* INSTRUCTIONS TO FOLLOW *
Copy each of the rows below word for word, omitting the pictures.

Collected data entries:
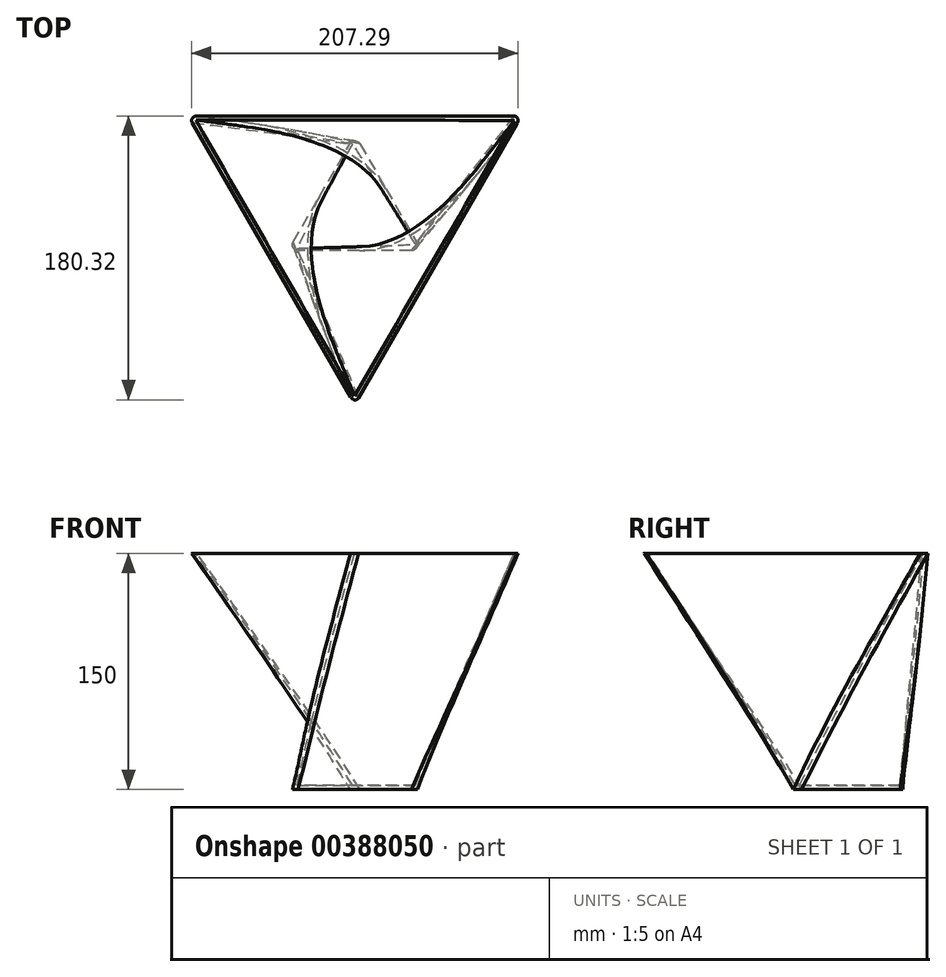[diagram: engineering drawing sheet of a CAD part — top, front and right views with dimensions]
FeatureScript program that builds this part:
annotation { "Feature Type Name" : "Feature", "Feature Type Description" : "" }
export const myFeature = defineFeature(function(context is Context, id is Id, definition is map)
    precondition{}
    {
        {
            var Q0;
            Q0=qCreatedBy(makeId("Top.planeOp"),FACE);
            var sketch = newSketch(context, id + "F0", { "sketchPlane" : qUnion([Q0])});
            skCircle(sketch, "E0.cCircle", {"center": v(0, 0) * mm, "radius": 24.45 * mm, "construction": true});
            skLineSegment(sketch, "E0.0", {"start": v(42.34, -24.45) * mm, "end": v(-42.34, -24.45) * mm});
            skLineSegment(sketch, "E0.1", {"start": v(-42.34, -24.45) * mm, "end": v(0, 48.9) * mm});
            skLineSegment(sketch, "E0.2", {"start": v(0, 48.9) * mm, "end": v(42.34, -24.45) * mm});
            skPoint(sketch, "E0.0.midPoint", {"position": v(0, -24.45) * mm});
            skSolve(sketch);
        }
        {
            var Q0;
            Q0=qCreatedBy(makeId("Top.planeOp"),FACE);
            cPlane(context, id + "F1", {"entities" : qUnion([Q0]), "cplaneType" : CPlaneType.OFFSET, "offset" : 150 * mm, "width" : 150 * mm, "height" : 150 * mm});
        }
        {
            var Q0;
            Q0=qCreatedBy(id+"F1.planeOp",FACE);
            var sketch = newSketch(context, id + "F2", { "sketchPlane" : qUnion([Q0])});
            skCircle(sketch, "E1.cCircle", {"center": v(0, 0) * mm, "radius": 61.06 * mm, "construction": true});
            skLineSegment(sketch, "E1.0", {"start": v(-105.76, 61.06) * mm, "end": v(105.76, 61.06) * mm});
            skLineSegment(sketch, "E1.1", {"start": v(105.76, 61.06) * mm, "end": v(0, -122.13) * mm});
            skLineSegment(sketch, "E1.2", {"start": v(0, -122.13) * mm, "end": v(-105.76, 61.06) * mm});
            skPoint(sketch, "E1.0.midPoint", {"position": v(0, 61.06) * mm});
            skSolve(sketch);
        }
        {
            var Q0;
            Q0 = qSketchRegion(id + "F0", true);
            var Q1;
            Q1 = qSketchRegion(id + "F2", true);
            loft(context, id + "F3", {"sheetProfilesArray" : [{ "sheetProfileEntities" : qUnion([Q0]) }, { "sheetProfileEntities" : qUnion([Q1]) }]});
        }
        {
            var Q0;
            Q0=makeQuery(id+"F3.opLoft","CAP_FACE",FACE,{"disambiguationData":[OSD([makeQuery(id+"F2.imprint","IMPRINT",FACE,{"disambiguationData":[TD([[makeQuery(id+"F2.imprint","IMPRINT",EDGE,{"derivedFrom":sQuery(id+"F2.wireOp",EDGE,"E1.0")}),-1.0]])]})])],"isStart":true});
            shell(context, id + "F4", {"entities" : qUnion([Q0]), "thickness" : 2.5 * mm});
        }
        {
            var Q0;
            Q0=makeQuery(id+"F3.opLoft","SWEPT_EDGE",EDGE,{"disambiguationData":[OSD([sQuery(id+"F0.wireOp",EDGE,"E0.0"),sQuery(id+"F0.wireOp",EDGE,"E0.2"),sQuery(id+"F2.wireOp",EDGE,"E1.1"),sQuery(id+"F2.wireOp",EDGE,"E1.2")])]});
            var Q1;
            Q1=makeQuery(id+"F3.opLoft","SWEPT_EDGE",EDGE,{"disambiguationData":[OSD([sQuery(id+"F0.wireOp",EDGE,"E0.1"),sQuery(id+"F0.wireOp",EDGE,"E0.2"),sQuery(id+"F2.wireOp",EDGE,"E1.0"),sQuery(id+"F2.wireOp",EDGE,"E1.1")])]});
            var Q2;
            Q2=makeQuery(id+"F3.opLoft","SWEPT_EDGE",EDGE,{"disambiguationData":[OSD([sQuery(id+"F0.wireOp",EDGE,"E0.0"),sQuery(id+"F0.wireOp",EDGE,"E0.1"),sQuery(id+"F2.wireOp",EDGE,"E1.0"),sQuery(id+"F2.wireOp",EDGE,"E1.2")])]});
            fillet(context, id + "F5", {"entities" : qUnion([Q0, Q1, Q2]), "radius" : 3 * mm, "tangentPropagation" : true, "allowEdgeOverflow" : false});
        }
    });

* SOLUTION FOR THIS TASK *
[diagram: engineering drawing sheet of a CAD part — top, front and right views with dimensions]
FeatureScript program that builds this part:
annotation { "Feature Type Name" : "Feature", "Feature Type Description" : "" }
export const myFeature = defineFeature(function(context is Context, id is Id, definition is map)
    precondition{}
    {
        {
            var Q0;
            Q0=qCreatedBy(makeId("Top.planeOp"),FACE);
            var sketch = newSketch(context, id + "F0", { "sketchPlane" : qUnion([Q0])});
            skCircle(sketch, "E0.cCircle", {"center": v(0, 0) * mm, "radius": 24.45 * mm, "construction": true});
            skLineSegment(sketch, "E0.0", {"start": v(42.34, -24.45) * mm, "end": v(-42.34, -24.45) * mm});
            skLineSegment(sketch, "E0.1", {"start": v(-42.34, -24.45) * mm, "end": v(0, 48.9) * mm});
            skLineSegment(sketch, "E0.2", {"start": v(0, 48.9) * mm, "end": v(42.34, -24.45) * mm});
            skPoint(sketch, "E0.0.midPoint", {"position": v(0, -24.45) * mm});
            skSolve(sketch);
        }
        {
            var Q0;
            Q0=qCreatedBy(makeId("Top.planeOp"),FACE);
            cPlane(context, id + "F1", {"entities" : qUnion([Q0]), "cplaneType" : CPlaneType.OFFSET, "offset" : 150 * mm, "width" : 150 * mm, "height" : 150 * mm});
        }
        {
            var Q0;
            Q0=qCreatedBy(id+"F1.planeOp",FACE);
            var sketch = newSketch(context, id + "F2", { "sketchPlane" : qUnion([Q0])});
            skCircle(sketch, "E1.cCircle", {"center": v(0, 0) * mm, "radius": 61.06 * mm, "construction": true});
            skLineSegment(sketch, "E1.0", {"start": v(-105.76, 61.06) * mm, "end": v(105.76, 61.06) * mm});
            skLineSegment(sketch, "E1.1", {"start": v(105.76, 61.06) * mm, "end": v(0, -122.13) * mm});
            skLineSegment(sketch, "E1.2", {"start": v(0, -122.13) * mm, "end": v(-105.76, 61.06) * mm});
            skPoint(sketch, "E1.0.midPoint", {"position": v(0, 61.06) * mm});
            skSolve(sketch);
        }
        {
            var Q0;
            Q0 = qSketchRegion(id + "F0", true);
            var Q1;
            Q1 = qSketchRegion(id + "F2", true);
            loft(context, id + "F3", {"sheetProfilesArray" : [{ "sheetProfileEntities" : qUnion([Q0]) }, { "sheetProfileEntities" : qUnion([Q1]) }]});
        }
        {
            var Q0;
            Q0=makeQuery(id+"F3.opLoft","CAP_FACE",FACE,{"disambiguationData":[OSD([makeQuery(id+"F2.imprint","IMPRINT",FACE,{"disambiguationData":[TD([[makeQuery(id+"F2.imprint","IMPRINT",EDGE,{"derivedFrom":sQuery(id+"F2.wireOp",EDGE,"E1.0")}),-1.0]])]})])],"isStart":true});
            shell(context, id + "F4", {"entities" : qUnion([Q0]), "thickness" : 2.5 * mm});
        }
        {
            var Q0;
            Q0=makeQuery(id+"F3.opLoft","SWEPT_EDGE",EDGE,{"disambiguationData":[OSD([sQuery(id+"F0.wireOp",EDGE,"E0.0"),sQuery(id+"F0.wireOp",EDGE,"E0.2"),sQuery(id+"F2.wireOp",EDGE,"E1.1"),sQuery(id+"F2.wireOp",EDGE,"E1.2")])]});
            var Q1;
            Q1=makeQuery(id+"F3.opLoft","SWEPT_EDGE",EDGE,{"disambiguationData":[OSD([sQuery(id+"F0.wireOp",EDGE,"E0.1"),sQuery(id+"F0.wireOp",EDGE,"E0.2"),sQuery(id+"F2.wireOp",EDGE,"E1.0"),sQuery(id+"F2.wireOp",EDGE,"E1.1")])]});
            var Q2;
            Q2=makeQuery(id+"F3.opLoft","SWEPT_EDGE",EDGE,{"disambiguationData":[OSD([sQuery(id+"F0.wireOp",EDGE,"E0.0"),sQuery(id+"F0.wireOp",EDGE,"E0.1"),sQuery(id+"F2.wireOp",EDGE,"E1.0"),sQuery(id+"F2.wireOp",EDGE,"E1.2")])]});
            fillet(context, id + "F5", {"entities" : qUnion([Q0, Q1, Q2]), "radius" : 3 * mm, "tangentPropagation" : true, "allowEdgeOverflow" : false});
        }
    });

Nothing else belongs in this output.